GUERRE ET PAIX ENTRE LES MONNAIES
Économie et géopolitique au XXIe siècle
Jacques Mistral, Gallimard-Folio, 2021
D’abord publié en 2014, le livre de Jacques Mistral est reparu dans une version augmentée et mise à jour. Son sujet principal – l’ordre monétaire international et la possible « guerre des monnaies » à venir – est d’importance capitale. Sur ces thèmes, beaucoup d’idées simplistes circulent. On saura gré à Jacques Mistral de leur donner une grande profondeur, à la fois historique et théorique, quand bien même on peut par endroits formuler des réserves.
Les deux parties les plus intéressantes de l’ouvrage sont celles qui portent sur la domination de la livre sterling au XIXe siècle, et sur la Chine actuelle. S’agissant du rôle central joué par la monnaie britannique jusqu’à la Première Guerre mondiale, Mistral montre bien que la domination mondiale d’une monnaie résulte de multiples facteurs qui ne sont pas uniquement économiques. Bien sûr, la domination dans les échanges commerciaux est importante, car elle permet à une monnaie de circuler dans le monde. Mais la domination d’une monnaie requiert davantage : les étrangers doivent être capable de détenir des avoirs importants dans cette monnaie. Cela requiert une stabilité politique et des institutions appropriées : en préservant la stabilité de la place bancaire de Londres, la Banque d’Angleterre a joué un rôle central dans l’essor international de la livre.

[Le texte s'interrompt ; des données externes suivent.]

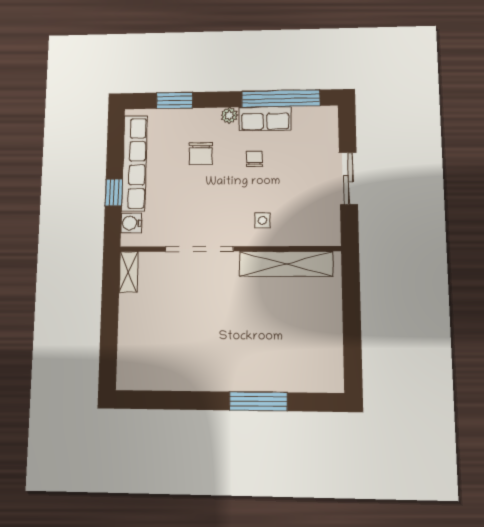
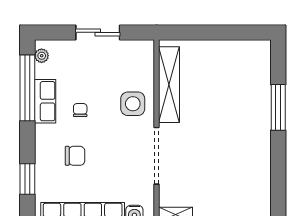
plant: (229, 115) -> (42, 56), moved
chair: (255, 159) -> (80, 110), turned 90
side table: (262, 220) -> (133, 104), width x1.87, depth x1.87

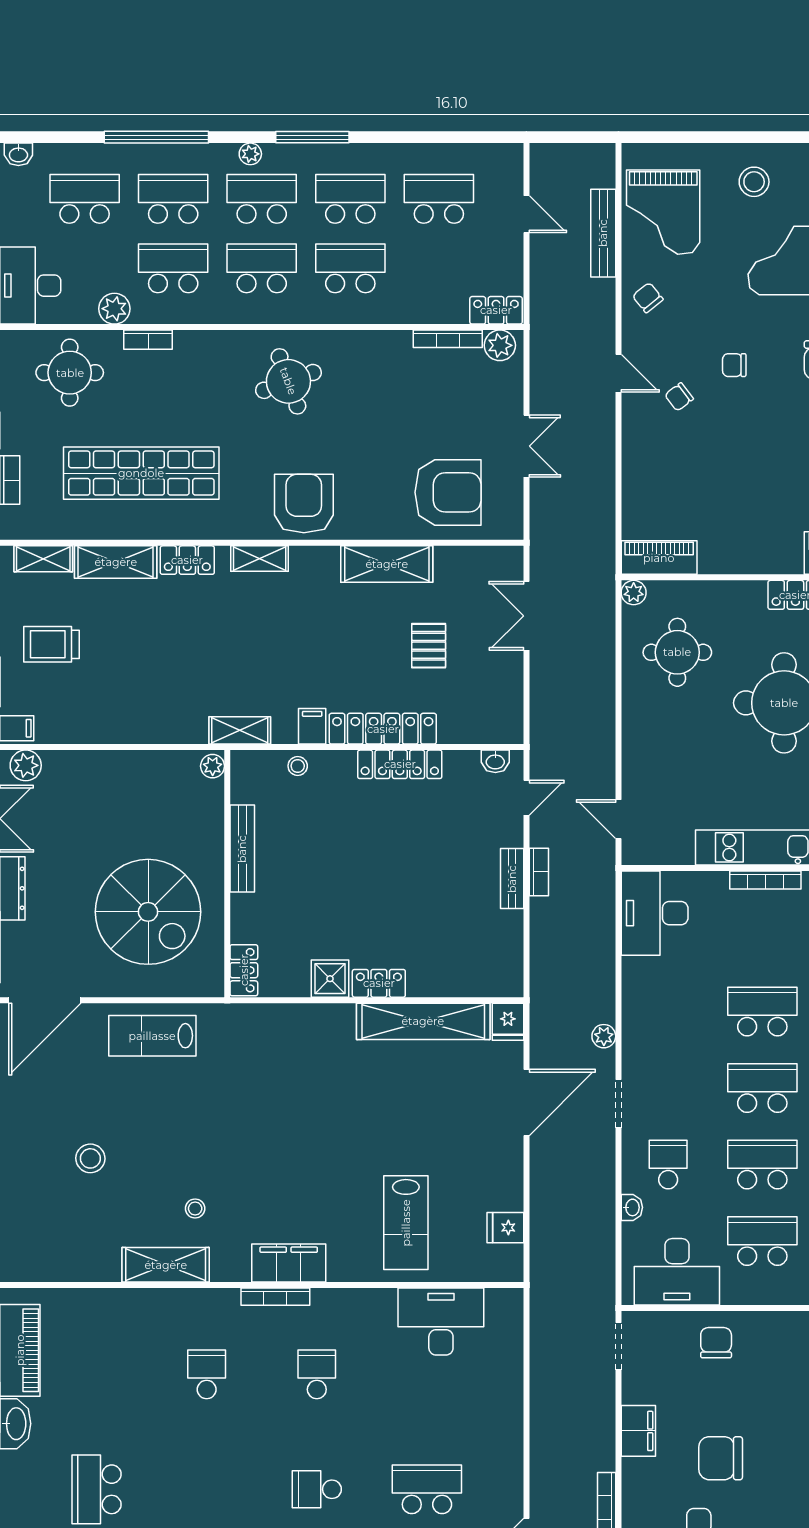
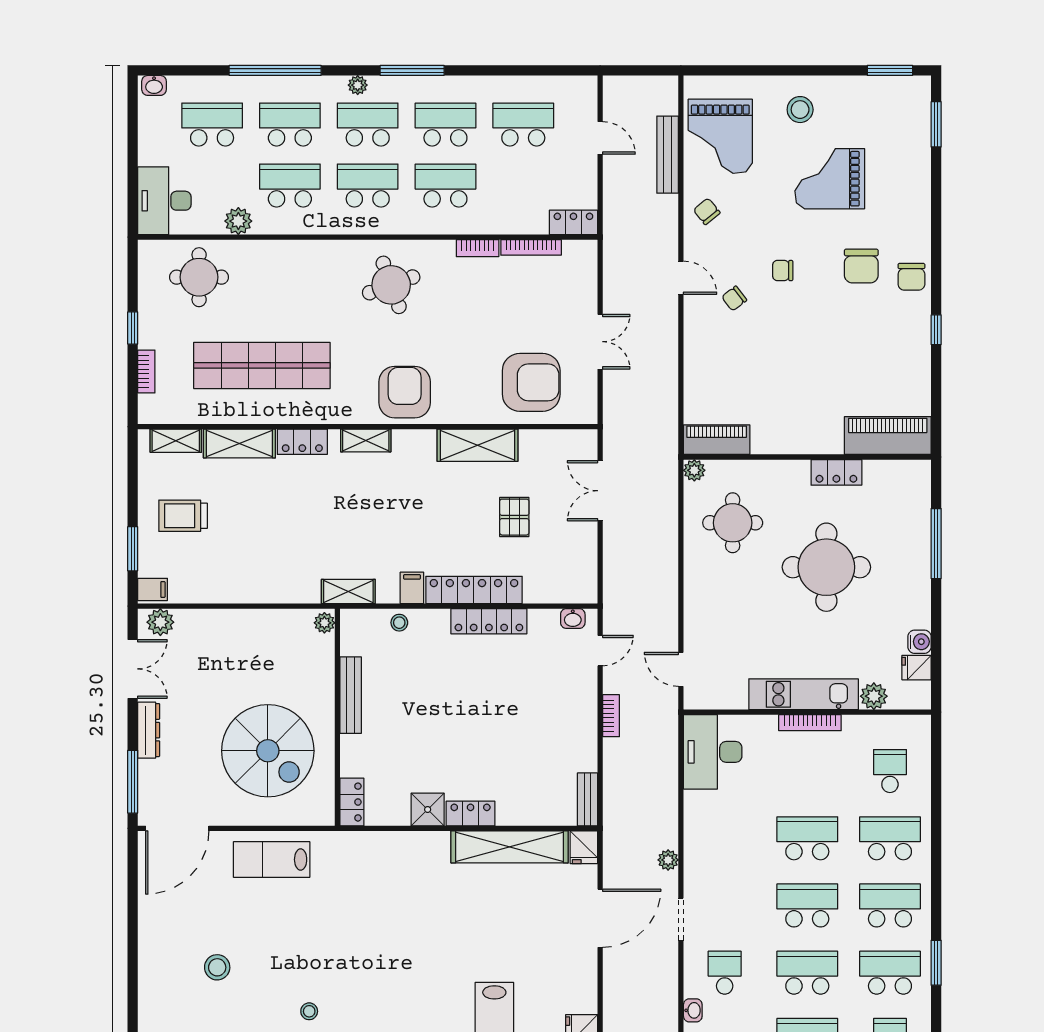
bookcase: (148, 340) -> (478, 248), moved
plant: (500, 345) -> (577, 253), removed
bench: (512, 879) -> (587, 799), moved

L’ouvrage donne également quelques éléments intéressants sur la transition entre un monde dominé par la livre vers un monde dominé par le dollar. Et notamment celui-ci : il s’est écoulé 75 ans entre le moment où les États-Unis sont devenus la première puissance mondiale (dans le dernier tiers du XIXe siècle) et le moment où le dollar est devenu la monnaie dominante (au sortir de la Seconde Guerre mondiale). Autant dire que la domination d’une monnaie ne suit pas automatiquement le primat économique. Est-ce une leçon pour le renminbi aujourd’hui ? Peut-être. A minima, cela confirme la leçon selon laquelle il faut plus que de l’économie pour dominer monétairement : des institutions, du politique.
S’agissant de la Chine, précisément, l’ouvrage fait un point utile sur la volonté de renaissance qui s’affirme depuis l’arrivée au pouvoir de Xi Jinping : une renaissance qu’il faut interpréter sur la très longue durée, avec notamment la volonté de laver les humiliations du XIXe et du premier XXe siècle (guerres de l’opium, traités inégaux, occupation japonaise, etc.). À juste titre, le livre évoque une similarité entre certains pans du projet de « nouvelles routes de la soie » et le plan Marshall, qui a accompagné après 1945 l’essor mondial du dollar. En se projetant de plus en plus loin dans le monde, en finançant massivement des infrastructures hors de ses frontières, en multipliant les initiatives pour internationaliser le renminbi, la Chine n’est-elle pas en train de supplanter le dollar avec sa propre monnaie ?
C’est précisément quant aux projections que l’on peut formuler quelques réserves. Jacques Mistral semble miser sur un équilibre sino-américain qui permettrait d’éviter les tensions entre les deux géants. On peut avoir quelques doutes. De manière générale, on peut aussi reprocher au livre de négliger les facteurs géopolitiques derrière la domination du dollar, à commencer par la forte insistance pour que les alliés de Washington achètent ou facturent le pétrole en dollars, et toute la « diplomatie du dollar » qui accompagne la politique militaire américaine. Notons enfin que si l’ouvrage évoque les cryptomonnaies (dont on peut douter de l’avenir auquel elles sont promises), il élude la question des monnaies numériques de banques centrales, sur lesquelles l’avance chinoise est considérable, pour la plus grande inquiétude – géopolitique – des États-Unis.